Anyway, here are my next 250 words. This is two excerpts from a WIP where I exercised the double viewpoint narration strategy.  In order for it to make a little bit of sense out of context, I took 125 ish words from Character A’s point of view, and the rest from Character B. It’s a new technique for me, and it might be tough to get the gist of what’s really happening in 250 ish word chunks, but I’m going to try anyway! Thanks all!

—-

He was walking to material sciences when he saw her the first time. Dressed in a black skirt, a dress shirt, and heels, she strutted purposefully up the sidewalk toward him. She was carrying a notebook in her arm and a messenger bag over her shoulder. Her cell phone was clenched in her other hand, but she wasn’t looking at it. They were surely going to cross paths, but this time Trevor didn’t have time to think of the right thing to say. She was getting closer.

He opened his mouth and began to raise his hand to wave, but Aerin wasn’t looking at him. Rather, she was looking in his direction, but her mind was clearly elsewhere. Some things never change, he thought. Within seconds, she had click-clacked past him, off to wherever she was headed so quickly.

Trevor couldn’t believe it. Snubbed by a girl he hadn’t spoken to since sophomore year of high school.

She was late. Well, technically she was right on schedule, but in the journalism world, early is on time, on time is late, and late is… well, you might as well just go home if you’re late.

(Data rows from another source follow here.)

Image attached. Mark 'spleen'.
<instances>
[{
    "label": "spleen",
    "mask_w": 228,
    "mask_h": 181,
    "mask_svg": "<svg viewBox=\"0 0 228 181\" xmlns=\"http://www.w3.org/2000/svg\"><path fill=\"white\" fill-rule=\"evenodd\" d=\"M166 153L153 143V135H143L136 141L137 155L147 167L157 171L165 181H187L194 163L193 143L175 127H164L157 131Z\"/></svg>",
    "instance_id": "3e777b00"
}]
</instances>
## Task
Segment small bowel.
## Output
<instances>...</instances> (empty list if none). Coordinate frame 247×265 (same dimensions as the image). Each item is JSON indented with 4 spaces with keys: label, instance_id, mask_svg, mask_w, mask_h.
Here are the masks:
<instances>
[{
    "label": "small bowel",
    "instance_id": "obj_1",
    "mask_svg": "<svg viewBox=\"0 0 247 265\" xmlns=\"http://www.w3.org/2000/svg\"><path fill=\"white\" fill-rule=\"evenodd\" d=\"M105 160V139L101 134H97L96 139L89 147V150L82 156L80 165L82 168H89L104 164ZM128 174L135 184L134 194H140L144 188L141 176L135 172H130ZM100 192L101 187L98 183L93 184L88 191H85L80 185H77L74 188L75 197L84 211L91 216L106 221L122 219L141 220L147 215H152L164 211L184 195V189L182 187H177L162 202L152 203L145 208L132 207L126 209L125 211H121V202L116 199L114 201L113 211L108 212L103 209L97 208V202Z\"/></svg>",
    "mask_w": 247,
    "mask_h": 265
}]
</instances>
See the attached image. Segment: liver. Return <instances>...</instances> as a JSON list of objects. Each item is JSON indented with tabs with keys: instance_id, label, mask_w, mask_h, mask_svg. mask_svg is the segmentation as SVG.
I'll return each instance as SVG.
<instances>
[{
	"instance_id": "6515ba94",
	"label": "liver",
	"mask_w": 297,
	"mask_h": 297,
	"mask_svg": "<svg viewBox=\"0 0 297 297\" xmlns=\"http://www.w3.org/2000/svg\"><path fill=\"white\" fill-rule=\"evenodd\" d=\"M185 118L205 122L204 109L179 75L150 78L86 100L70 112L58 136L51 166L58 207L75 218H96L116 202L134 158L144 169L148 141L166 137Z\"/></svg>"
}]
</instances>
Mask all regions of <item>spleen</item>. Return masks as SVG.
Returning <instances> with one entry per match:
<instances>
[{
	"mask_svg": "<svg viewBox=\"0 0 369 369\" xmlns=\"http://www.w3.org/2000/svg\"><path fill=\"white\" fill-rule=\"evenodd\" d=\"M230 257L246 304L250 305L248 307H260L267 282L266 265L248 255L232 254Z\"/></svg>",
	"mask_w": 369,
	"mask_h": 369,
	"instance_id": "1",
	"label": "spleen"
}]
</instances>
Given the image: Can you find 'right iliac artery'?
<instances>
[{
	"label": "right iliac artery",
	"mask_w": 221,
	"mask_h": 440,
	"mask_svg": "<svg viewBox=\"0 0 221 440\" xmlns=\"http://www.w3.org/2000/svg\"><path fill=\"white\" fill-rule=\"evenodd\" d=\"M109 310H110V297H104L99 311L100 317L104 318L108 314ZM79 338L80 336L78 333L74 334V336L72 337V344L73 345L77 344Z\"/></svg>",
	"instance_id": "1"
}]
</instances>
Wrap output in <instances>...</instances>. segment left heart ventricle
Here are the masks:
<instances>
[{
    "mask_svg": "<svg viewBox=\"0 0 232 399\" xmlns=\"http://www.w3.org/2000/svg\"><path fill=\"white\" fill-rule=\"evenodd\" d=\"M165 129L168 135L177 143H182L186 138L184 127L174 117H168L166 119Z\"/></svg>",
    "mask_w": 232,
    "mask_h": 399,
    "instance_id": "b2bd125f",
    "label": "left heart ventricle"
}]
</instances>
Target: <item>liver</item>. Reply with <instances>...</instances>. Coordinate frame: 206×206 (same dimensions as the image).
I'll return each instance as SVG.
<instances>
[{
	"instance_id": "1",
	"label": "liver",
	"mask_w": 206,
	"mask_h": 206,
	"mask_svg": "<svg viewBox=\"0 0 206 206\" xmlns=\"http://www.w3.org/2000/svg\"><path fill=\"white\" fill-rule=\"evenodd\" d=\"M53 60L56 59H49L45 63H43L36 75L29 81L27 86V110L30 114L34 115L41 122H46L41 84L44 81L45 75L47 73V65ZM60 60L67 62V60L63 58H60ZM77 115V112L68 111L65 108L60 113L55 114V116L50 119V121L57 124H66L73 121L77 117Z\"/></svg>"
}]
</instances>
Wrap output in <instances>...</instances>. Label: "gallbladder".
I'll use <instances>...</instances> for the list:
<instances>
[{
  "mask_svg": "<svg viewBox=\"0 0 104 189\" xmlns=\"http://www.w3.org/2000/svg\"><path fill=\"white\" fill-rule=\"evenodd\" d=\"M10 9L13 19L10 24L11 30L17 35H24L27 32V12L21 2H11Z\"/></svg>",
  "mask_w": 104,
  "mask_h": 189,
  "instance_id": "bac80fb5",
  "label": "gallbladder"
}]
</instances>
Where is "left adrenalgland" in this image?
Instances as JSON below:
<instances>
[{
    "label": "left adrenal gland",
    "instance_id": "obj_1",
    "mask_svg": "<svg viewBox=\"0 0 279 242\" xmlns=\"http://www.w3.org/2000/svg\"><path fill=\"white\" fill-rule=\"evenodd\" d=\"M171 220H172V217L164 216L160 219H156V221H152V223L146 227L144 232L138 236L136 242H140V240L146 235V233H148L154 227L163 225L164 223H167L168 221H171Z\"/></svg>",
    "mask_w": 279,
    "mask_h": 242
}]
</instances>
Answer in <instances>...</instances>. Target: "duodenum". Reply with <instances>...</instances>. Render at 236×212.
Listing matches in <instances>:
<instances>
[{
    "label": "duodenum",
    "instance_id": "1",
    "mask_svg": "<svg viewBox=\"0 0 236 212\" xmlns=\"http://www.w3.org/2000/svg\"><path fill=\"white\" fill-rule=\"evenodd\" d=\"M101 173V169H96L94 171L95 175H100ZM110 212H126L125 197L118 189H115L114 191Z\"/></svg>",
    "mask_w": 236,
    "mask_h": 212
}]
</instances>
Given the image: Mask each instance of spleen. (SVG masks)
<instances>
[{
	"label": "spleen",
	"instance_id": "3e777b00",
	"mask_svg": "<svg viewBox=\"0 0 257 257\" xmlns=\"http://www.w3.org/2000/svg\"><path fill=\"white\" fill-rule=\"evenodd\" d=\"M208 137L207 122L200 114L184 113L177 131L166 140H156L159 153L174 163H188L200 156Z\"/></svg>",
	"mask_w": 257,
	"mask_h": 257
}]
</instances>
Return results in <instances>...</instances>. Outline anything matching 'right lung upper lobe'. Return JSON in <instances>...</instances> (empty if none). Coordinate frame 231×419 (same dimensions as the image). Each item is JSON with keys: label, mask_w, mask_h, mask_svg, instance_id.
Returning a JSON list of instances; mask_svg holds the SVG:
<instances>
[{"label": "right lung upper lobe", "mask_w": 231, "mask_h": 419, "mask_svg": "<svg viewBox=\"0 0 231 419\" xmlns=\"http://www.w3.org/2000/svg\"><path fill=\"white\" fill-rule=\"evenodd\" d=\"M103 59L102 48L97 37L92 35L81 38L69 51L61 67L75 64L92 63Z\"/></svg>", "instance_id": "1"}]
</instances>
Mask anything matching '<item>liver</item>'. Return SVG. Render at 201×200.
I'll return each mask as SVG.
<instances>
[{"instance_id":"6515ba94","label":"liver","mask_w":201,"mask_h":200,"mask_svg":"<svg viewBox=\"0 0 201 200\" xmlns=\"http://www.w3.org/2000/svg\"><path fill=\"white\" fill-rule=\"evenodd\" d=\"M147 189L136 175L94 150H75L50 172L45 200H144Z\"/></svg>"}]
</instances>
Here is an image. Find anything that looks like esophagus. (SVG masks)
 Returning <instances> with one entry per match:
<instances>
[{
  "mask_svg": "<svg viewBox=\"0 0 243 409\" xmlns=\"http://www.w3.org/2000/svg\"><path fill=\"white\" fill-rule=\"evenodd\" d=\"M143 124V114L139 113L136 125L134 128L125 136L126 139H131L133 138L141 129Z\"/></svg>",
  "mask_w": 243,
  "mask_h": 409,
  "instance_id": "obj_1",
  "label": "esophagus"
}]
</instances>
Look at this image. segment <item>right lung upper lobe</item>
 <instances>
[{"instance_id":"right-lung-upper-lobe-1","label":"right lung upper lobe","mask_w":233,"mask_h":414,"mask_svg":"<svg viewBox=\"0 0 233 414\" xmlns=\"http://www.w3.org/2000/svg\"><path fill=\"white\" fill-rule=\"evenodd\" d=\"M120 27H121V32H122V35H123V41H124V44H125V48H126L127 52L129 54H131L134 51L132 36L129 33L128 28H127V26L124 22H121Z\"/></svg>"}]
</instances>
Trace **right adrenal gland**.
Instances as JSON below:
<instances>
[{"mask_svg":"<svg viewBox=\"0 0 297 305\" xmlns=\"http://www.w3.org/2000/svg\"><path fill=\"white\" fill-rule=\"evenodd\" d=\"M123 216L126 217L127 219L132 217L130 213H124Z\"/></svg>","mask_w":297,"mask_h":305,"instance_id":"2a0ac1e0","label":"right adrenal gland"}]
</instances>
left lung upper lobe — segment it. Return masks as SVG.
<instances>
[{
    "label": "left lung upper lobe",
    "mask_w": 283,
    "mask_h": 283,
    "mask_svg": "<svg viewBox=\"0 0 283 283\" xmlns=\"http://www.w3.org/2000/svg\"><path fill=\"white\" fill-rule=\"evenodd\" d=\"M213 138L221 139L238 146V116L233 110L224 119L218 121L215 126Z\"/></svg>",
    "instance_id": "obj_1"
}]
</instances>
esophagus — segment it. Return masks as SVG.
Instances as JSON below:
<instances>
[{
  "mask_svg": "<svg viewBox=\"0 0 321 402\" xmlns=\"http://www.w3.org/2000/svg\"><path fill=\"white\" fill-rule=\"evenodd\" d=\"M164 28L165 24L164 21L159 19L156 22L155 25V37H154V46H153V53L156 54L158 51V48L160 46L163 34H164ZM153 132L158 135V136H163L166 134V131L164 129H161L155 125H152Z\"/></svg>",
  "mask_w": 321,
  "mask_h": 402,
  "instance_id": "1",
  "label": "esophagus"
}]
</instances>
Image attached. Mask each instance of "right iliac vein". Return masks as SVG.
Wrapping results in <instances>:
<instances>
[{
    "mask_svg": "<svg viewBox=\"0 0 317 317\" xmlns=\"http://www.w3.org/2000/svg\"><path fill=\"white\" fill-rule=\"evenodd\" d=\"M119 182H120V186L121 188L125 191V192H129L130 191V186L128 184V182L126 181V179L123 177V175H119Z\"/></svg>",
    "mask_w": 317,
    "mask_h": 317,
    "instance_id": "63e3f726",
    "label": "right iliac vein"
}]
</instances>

Aerin was en route to the top of campus, forced to walk after missing the bus outside the downtown office of the campus newspaper. And as she was walking up from the office, she failed to notice the boy coming from the opposite direction toward her. She drew in a sharp breath and exhaled quickly, sweat beading on her forehead. Why did this meeting have to be on the complete opposite end of campus? And her heels – they were not working in her favor at this moment.

Her phone buzzed in her hand. You at the meeting yet?… Was all she could read before the screen went blank again.

—-

Like what you read? Check out these great authors for more 250 word excerpts!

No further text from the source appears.